Problem to solve:
Gather every line in the entries below that contains the string "Tragkraft". Treat uppercase and lowercase as different.
(Information given begins)
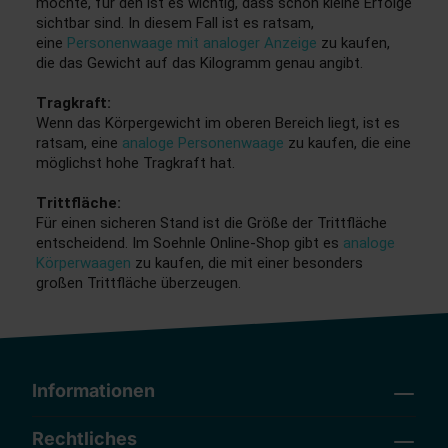
möchte, für den ist es wichtig, dass schon kleine Erfolge
sichtbar sind. In diesem Fall ist es ratsam,
eine
Personenwaage mit analoger Anzeige
zu kaufen,
die das Gewicht auf das Kilogramm genau angibt.
Tragkraft:
Wenn das Körpergewicht im oberen Bereich liegt, ist es
ratsam, eine
analoge Personenwaage
zu kaufen, die eine
möglichst hohe Tragkraft hat.
Trittfläche:
Für einen sicheren Stand ist die Größe der Trittfläche
entscheidend. Im Soehnle Online-Shop gibt es
analoge
Körperwaagen
zu kaufen, die mit einer besonders
großen Trittfläche überzeugen.
Informationen
Rechtliches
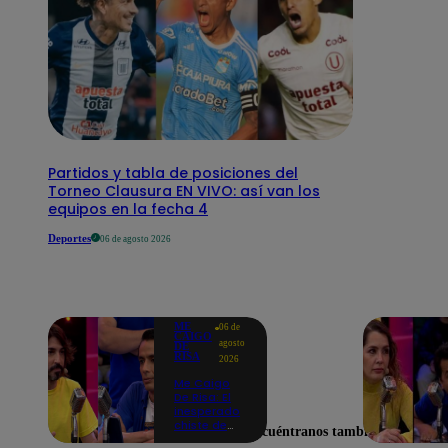
Partidos y tabla de posiciones del
Torneo Clausura EN VIVO: así van los
equipos en la fecha 4
Deportes
06 de agosto 2026
ME
06 de
CAIGO
agosto
DE
RISA
2026
Me Caigo
De Risa: El
inesperado
chiste de
Encuéntranos también en
tres actos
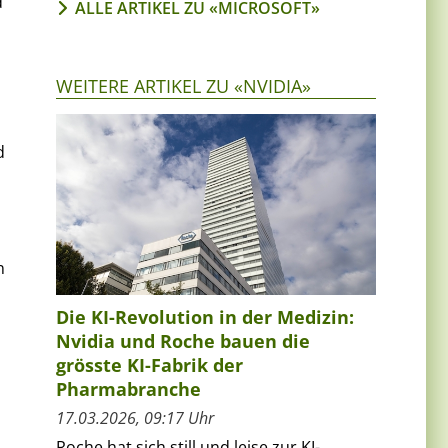
d
ALLE ARTIKEL ZU «MICROSOFT»
WEITERE ARTIKEL ZU «NVIDIA»
d
n
Die KI-Revolution in der Medizin:
Nvidia und Roche bauen die
grösste KI-Fabrik der
Pharmabranche
17.03.2026, 09:17 Uhr
Roche hat sich still und leise zur KI-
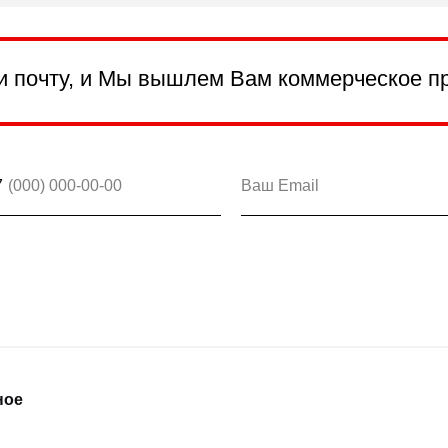
и почту, и Мы вышлем Вам коммерческое п
7
ное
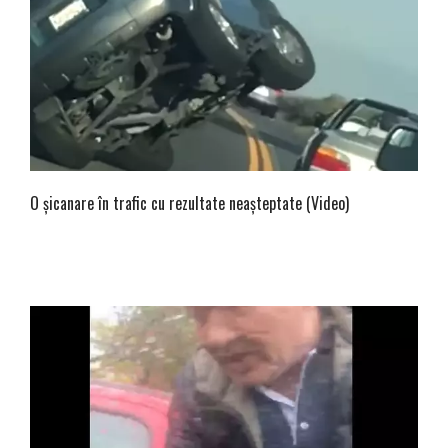
O șicanare în trafic cu rezultate neașteptate (Video)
(Information given ends)
Reply:
Tragkraft:
möglichst hohe Tragkraft hat.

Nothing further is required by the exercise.